> [What is needed]: Show all the lines in the data below that include the word "Courtyard".

[Plain-text document sources]
◇ ◇ ◇ ◇ ◇

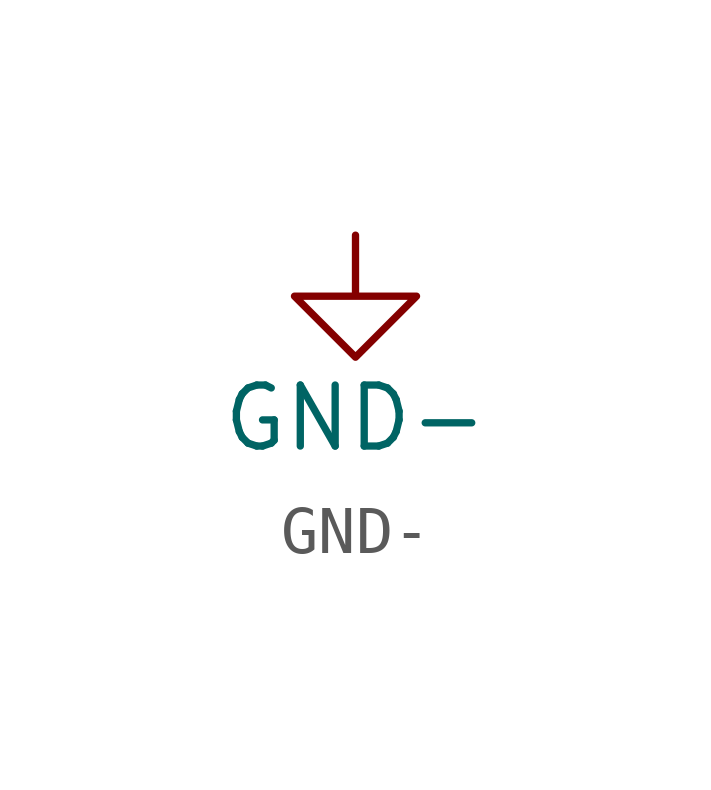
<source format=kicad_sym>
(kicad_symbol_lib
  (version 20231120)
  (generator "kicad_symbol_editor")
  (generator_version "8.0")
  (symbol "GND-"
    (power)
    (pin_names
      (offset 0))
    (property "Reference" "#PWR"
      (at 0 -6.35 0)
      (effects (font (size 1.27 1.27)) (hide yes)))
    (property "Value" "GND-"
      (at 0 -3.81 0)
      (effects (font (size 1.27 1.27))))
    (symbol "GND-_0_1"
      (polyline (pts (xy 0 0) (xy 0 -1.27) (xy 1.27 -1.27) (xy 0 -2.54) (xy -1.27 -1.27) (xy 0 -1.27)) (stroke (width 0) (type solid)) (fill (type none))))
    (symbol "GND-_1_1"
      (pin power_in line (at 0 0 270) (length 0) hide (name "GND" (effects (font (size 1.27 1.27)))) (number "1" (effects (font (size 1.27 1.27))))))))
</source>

◇ ◇ ◇ ◇ ◇

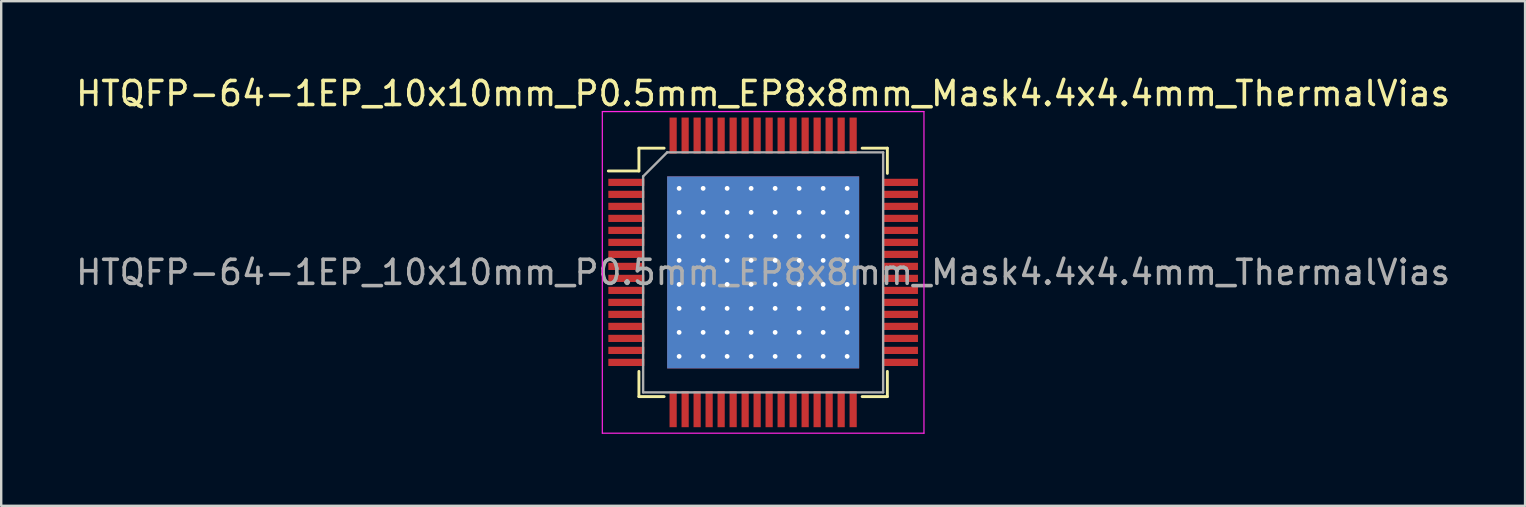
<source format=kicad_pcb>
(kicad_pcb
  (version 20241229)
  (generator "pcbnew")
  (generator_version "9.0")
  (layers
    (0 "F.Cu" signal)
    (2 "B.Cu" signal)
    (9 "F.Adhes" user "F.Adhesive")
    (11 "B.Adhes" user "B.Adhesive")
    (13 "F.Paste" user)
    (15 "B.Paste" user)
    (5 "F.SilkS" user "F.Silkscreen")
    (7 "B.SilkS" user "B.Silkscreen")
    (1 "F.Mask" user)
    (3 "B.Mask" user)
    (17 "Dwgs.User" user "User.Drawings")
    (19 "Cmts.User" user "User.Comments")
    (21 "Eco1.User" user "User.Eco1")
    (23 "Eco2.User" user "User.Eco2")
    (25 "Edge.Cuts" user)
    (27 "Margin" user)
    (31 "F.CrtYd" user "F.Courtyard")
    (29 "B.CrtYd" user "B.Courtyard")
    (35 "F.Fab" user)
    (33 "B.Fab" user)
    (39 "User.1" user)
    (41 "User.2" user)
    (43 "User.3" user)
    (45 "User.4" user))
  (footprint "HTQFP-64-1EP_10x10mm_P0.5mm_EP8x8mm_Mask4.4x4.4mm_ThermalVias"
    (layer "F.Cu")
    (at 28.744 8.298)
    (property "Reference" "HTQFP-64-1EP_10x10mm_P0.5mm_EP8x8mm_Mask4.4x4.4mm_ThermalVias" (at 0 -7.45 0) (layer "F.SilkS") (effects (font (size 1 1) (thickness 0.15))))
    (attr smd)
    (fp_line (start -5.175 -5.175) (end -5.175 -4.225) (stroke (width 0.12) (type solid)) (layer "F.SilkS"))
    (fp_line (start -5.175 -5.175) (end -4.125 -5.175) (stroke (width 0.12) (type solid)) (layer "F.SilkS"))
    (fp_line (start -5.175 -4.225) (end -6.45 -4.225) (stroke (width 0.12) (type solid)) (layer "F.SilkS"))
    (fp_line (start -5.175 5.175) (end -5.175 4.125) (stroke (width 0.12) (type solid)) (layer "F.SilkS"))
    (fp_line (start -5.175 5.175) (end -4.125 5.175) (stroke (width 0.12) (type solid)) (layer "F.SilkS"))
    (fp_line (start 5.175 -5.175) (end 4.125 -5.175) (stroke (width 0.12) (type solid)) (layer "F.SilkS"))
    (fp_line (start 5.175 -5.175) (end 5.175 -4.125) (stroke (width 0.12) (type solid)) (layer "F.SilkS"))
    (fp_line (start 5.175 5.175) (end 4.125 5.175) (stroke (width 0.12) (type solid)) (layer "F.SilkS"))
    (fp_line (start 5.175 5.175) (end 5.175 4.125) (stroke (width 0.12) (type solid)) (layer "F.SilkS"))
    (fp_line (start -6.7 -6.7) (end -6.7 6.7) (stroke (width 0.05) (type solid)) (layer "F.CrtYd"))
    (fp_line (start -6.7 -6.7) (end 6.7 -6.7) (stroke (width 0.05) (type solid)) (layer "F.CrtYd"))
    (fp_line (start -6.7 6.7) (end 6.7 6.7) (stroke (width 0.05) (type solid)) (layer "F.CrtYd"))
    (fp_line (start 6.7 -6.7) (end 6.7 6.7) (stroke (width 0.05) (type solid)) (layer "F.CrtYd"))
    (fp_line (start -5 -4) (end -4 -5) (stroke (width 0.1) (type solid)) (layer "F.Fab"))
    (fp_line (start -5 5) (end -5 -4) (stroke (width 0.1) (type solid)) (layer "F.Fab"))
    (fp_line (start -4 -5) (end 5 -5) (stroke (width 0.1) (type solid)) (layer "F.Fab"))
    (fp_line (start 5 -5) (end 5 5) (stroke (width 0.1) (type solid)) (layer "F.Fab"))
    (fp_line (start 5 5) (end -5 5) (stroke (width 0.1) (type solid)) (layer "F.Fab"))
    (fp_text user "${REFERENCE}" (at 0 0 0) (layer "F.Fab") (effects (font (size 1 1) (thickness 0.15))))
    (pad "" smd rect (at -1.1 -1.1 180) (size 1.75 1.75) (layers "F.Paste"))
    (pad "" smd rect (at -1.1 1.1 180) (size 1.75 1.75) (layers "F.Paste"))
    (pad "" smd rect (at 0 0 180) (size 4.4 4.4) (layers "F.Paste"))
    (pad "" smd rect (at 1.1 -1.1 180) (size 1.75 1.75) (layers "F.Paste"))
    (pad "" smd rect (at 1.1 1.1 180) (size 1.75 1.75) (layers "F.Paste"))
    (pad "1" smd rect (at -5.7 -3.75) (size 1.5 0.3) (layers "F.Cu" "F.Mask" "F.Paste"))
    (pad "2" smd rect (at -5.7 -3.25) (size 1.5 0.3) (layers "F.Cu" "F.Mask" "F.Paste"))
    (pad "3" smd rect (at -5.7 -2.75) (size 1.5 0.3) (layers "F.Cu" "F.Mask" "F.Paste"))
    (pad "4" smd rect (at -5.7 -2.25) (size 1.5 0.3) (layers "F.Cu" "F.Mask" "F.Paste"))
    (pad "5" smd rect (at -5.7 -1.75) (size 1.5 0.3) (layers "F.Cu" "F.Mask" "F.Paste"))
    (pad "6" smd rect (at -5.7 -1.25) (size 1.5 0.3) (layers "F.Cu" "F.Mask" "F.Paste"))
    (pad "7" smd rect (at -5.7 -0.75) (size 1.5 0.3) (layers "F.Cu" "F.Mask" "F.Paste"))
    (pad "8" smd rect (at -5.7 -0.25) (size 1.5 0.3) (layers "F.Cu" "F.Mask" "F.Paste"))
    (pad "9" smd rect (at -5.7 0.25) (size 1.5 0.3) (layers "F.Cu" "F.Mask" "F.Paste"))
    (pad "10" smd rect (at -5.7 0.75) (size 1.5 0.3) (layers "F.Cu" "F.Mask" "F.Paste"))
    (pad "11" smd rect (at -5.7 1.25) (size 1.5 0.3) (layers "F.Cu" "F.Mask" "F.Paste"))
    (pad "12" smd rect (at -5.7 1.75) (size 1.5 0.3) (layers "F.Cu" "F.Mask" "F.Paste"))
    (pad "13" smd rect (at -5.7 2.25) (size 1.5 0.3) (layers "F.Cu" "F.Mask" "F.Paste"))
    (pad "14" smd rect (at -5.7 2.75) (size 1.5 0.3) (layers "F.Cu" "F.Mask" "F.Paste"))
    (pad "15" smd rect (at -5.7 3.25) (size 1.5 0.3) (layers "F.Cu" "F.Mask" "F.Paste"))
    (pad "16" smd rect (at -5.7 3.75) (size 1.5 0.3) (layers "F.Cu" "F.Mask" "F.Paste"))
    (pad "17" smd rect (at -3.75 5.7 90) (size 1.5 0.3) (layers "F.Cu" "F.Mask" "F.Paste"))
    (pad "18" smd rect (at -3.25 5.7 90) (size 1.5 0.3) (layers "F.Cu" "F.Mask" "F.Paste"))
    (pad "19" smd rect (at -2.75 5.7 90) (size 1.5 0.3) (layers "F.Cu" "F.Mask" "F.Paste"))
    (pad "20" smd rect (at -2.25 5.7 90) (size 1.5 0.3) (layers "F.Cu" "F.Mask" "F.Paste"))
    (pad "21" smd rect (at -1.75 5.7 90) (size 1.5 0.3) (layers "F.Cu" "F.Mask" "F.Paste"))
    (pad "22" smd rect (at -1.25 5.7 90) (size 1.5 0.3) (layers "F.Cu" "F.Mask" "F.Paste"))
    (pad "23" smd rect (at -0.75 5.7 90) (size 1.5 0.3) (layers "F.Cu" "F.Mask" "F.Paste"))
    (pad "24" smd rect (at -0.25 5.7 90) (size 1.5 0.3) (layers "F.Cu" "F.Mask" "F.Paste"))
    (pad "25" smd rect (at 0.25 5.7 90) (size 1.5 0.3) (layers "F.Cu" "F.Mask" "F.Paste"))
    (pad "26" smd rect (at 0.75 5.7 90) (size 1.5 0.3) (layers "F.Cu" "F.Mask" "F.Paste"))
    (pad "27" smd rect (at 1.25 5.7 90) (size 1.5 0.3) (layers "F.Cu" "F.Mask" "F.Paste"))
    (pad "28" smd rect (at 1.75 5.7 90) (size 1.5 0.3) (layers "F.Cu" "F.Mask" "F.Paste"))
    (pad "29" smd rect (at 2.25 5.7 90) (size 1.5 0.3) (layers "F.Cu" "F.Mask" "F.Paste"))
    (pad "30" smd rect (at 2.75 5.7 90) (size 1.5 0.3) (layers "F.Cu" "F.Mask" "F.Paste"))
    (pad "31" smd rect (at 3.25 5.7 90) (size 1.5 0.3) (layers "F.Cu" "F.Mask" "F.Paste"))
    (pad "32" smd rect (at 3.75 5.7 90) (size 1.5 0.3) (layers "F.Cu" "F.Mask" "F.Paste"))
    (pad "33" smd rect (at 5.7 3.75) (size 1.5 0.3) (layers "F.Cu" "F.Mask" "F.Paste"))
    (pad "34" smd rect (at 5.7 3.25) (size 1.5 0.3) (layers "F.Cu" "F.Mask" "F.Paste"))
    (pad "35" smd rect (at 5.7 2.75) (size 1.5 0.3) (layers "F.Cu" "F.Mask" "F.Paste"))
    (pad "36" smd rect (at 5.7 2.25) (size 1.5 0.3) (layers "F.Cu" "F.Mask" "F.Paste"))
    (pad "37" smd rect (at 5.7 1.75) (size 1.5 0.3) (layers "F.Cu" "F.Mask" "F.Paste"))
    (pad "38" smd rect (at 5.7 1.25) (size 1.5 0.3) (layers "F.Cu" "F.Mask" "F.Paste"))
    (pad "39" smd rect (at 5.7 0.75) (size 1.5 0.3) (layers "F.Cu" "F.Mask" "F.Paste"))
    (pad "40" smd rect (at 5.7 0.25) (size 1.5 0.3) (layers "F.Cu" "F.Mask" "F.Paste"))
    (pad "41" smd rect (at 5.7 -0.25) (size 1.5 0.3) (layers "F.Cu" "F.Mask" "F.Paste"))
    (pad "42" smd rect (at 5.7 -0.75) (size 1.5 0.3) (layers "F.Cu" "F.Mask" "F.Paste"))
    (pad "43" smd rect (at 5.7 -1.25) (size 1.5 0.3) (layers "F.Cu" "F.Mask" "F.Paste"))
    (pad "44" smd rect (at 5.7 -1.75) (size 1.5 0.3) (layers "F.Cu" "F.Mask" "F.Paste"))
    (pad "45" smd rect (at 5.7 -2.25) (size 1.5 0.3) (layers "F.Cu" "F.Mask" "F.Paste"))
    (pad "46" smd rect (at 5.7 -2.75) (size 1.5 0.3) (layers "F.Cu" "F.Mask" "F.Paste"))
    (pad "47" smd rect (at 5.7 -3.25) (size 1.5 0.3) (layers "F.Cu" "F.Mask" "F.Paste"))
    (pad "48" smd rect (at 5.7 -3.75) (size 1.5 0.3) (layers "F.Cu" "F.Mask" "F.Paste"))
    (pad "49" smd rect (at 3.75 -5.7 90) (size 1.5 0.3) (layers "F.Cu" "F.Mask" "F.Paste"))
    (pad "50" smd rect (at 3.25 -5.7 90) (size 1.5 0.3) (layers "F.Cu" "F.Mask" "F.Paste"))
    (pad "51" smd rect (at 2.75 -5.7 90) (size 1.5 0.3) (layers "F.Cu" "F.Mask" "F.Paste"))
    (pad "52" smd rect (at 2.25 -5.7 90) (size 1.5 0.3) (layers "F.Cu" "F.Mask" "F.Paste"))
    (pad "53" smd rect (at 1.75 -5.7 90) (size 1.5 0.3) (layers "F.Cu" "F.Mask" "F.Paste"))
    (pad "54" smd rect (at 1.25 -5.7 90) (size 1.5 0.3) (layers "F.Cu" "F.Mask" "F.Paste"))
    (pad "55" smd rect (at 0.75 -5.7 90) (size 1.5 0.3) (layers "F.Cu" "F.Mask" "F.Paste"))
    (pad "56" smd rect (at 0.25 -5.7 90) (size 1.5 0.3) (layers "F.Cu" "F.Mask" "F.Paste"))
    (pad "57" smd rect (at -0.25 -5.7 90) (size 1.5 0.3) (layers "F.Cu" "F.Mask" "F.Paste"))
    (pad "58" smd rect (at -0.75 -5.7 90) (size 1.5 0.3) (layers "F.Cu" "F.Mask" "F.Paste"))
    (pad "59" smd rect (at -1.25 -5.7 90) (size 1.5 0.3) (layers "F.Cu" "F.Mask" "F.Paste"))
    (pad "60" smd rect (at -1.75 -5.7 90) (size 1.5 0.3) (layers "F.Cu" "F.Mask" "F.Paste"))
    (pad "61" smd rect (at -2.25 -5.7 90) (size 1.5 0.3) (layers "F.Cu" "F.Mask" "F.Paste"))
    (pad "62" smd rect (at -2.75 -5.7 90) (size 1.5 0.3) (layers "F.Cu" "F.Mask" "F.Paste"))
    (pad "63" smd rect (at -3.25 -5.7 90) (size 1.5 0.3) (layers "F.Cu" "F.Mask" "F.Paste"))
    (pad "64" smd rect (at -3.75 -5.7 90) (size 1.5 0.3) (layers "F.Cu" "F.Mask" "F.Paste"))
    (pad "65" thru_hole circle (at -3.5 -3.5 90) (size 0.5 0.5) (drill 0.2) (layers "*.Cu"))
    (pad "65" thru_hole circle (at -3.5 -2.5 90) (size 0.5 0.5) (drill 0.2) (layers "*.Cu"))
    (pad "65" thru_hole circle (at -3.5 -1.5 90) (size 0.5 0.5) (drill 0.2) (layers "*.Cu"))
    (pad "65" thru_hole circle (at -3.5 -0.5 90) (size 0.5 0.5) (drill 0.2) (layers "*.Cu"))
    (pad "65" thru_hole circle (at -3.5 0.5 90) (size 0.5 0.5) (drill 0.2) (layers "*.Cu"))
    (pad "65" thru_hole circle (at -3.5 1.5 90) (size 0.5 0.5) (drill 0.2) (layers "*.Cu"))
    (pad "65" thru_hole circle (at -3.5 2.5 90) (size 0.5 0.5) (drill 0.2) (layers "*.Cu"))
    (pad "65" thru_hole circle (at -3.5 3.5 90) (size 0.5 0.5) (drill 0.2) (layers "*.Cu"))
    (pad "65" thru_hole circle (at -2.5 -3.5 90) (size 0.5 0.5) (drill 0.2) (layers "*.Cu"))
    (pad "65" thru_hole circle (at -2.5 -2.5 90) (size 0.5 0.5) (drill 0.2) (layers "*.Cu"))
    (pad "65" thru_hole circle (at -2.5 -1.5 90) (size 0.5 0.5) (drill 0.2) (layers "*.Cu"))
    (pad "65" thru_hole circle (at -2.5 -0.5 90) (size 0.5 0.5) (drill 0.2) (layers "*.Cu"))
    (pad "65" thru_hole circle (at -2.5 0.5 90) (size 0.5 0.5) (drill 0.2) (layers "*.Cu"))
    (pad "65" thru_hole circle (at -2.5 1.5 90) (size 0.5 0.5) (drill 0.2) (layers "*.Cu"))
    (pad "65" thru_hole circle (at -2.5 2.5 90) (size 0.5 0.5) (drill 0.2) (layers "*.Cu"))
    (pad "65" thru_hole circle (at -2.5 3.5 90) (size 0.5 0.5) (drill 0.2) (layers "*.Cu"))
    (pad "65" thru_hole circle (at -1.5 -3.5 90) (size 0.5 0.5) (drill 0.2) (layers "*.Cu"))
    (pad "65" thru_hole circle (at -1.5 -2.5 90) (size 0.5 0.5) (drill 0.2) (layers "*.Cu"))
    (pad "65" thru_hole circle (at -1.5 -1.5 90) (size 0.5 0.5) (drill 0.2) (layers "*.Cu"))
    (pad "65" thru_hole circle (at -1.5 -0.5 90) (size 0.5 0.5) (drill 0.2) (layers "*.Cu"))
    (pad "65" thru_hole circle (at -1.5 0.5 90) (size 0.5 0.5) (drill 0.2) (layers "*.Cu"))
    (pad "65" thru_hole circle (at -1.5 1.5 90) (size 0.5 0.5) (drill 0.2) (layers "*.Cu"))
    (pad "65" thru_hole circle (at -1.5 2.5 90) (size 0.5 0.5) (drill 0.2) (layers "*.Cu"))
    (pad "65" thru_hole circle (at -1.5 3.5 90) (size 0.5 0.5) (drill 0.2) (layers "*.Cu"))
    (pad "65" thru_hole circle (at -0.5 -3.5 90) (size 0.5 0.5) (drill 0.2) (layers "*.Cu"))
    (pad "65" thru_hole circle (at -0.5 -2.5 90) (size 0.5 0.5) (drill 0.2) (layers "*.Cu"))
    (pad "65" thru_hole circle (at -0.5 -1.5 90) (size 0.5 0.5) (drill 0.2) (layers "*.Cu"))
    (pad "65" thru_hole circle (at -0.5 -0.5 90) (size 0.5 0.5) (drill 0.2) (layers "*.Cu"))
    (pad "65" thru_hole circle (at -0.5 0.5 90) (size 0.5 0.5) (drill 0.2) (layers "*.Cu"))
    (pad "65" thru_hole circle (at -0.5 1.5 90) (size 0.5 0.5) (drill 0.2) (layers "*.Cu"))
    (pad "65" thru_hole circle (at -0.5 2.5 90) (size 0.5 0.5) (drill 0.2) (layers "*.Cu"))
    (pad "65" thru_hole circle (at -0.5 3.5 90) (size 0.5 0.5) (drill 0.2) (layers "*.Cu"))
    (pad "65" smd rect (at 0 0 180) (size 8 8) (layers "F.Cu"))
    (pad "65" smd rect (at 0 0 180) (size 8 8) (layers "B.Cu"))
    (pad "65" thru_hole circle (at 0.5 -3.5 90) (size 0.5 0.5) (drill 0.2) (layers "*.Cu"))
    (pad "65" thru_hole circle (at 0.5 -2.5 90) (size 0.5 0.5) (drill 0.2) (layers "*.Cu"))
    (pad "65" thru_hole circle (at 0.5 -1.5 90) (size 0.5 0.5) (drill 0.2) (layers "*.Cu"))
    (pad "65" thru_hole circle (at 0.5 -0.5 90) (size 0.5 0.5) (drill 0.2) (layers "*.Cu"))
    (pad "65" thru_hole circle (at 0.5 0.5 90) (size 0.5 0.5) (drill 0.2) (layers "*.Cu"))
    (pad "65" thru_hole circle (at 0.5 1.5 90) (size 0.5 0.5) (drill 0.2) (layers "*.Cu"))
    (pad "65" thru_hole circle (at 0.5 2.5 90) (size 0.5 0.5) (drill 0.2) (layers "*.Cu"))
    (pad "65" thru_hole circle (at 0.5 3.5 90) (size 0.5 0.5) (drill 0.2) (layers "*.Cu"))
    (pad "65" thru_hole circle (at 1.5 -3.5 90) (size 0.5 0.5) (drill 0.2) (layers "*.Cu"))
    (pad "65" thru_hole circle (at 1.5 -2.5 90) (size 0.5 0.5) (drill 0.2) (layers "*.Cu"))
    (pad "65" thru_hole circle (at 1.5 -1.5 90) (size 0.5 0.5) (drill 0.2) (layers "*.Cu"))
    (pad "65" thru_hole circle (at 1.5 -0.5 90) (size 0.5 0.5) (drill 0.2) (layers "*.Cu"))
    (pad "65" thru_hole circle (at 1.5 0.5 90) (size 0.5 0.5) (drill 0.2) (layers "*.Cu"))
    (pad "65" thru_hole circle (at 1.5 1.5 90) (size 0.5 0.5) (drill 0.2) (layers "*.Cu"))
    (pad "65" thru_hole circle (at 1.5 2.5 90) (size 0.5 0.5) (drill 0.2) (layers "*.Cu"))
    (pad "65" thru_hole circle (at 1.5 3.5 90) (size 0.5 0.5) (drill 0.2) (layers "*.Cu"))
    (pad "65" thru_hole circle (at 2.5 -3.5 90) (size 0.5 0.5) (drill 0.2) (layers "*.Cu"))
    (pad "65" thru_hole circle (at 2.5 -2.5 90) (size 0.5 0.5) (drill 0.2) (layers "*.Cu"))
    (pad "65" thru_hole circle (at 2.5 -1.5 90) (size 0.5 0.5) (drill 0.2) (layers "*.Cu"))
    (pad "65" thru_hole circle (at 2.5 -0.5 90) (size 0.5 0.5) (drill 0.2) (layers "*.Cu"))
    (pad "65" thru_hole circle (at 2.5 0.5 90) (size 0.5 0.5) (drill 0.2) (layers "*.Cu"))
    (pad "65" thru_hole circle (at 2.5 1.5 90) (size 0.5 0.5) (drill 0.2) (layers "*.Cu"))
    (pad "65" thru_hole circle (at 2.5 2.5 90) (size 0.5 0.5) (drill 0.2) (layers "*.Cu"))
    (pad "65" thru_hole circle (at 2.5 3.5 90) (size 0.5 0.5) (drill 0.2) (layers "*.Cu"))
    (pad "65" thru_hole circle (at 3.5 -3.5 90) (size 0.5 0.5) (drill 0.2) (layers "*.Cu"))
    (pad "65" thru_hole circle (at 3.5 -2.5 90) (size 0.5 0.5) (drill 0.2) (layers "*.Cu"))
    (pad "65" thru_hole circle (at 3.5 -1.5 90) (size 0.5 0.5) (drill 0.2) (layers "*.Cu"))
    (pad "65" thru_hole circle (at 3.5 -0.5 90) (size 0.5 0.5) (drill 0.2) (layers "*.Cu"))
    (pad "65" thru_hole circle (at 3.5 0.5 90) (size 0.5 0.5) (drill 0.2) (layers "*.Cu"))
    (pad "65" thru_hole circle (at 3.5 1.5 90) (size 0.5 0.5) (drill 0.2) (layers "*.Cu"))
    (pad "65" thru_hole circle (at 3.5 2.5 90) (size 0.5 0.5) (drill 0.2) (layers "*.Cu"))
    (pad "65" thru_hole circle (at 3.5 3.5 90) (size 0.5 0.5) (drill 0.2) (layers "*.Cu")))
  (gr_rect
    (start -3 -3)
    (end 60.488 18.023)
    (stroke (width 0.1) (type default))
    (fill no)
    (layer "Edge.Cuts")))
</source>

◇ ◇ ◇ ◇ ◇

> [Solution for this problem]:
    (31 "F.CrtYd" user "F.Courtyard")
    (29 "B.CrtYd" user "B.Courtyard")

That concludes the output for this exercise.